THE RECORDS ▸
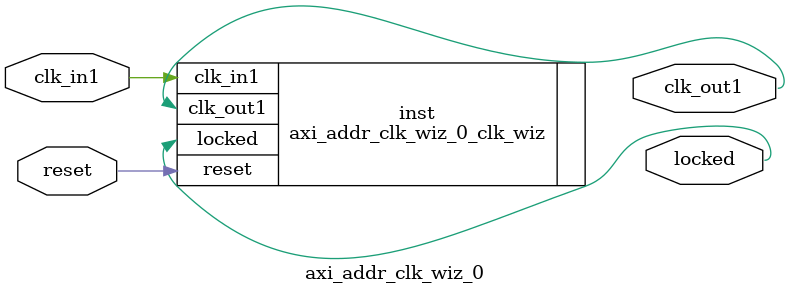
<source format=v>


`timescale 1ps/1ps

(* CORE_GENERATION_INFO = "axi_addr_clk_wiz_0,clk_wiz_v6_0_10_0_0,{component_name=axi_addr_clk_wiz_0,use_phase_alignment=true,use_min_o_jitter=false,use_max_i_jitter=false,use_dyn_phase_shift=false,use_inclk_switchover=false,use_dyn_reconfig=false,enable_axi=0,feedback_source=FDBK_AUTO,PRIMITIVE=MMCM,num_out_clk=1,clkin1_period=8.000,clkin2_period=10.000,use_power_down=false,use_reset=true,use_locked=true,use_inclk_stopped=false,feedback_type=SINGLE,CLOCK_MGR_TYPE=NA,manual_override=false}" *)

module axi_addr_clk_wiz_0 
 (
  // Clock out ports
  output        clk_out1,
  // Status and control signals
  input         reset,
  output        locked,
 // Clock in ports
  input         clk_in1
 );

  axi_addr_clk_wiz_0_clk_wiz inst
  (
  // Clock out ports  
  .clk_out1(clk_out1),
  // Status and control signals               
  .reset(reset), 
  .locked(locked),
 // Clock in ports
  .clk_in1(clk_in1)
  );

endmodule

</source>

PROBLEM TO SOLVE ▸ Wherever the word "ports" occurs in a line of the listing, copy that line.

WRITTEN REPLY ▸
  // Clock out ports
 // Clock in ports
  // Clock out ports  
 // Clock in ports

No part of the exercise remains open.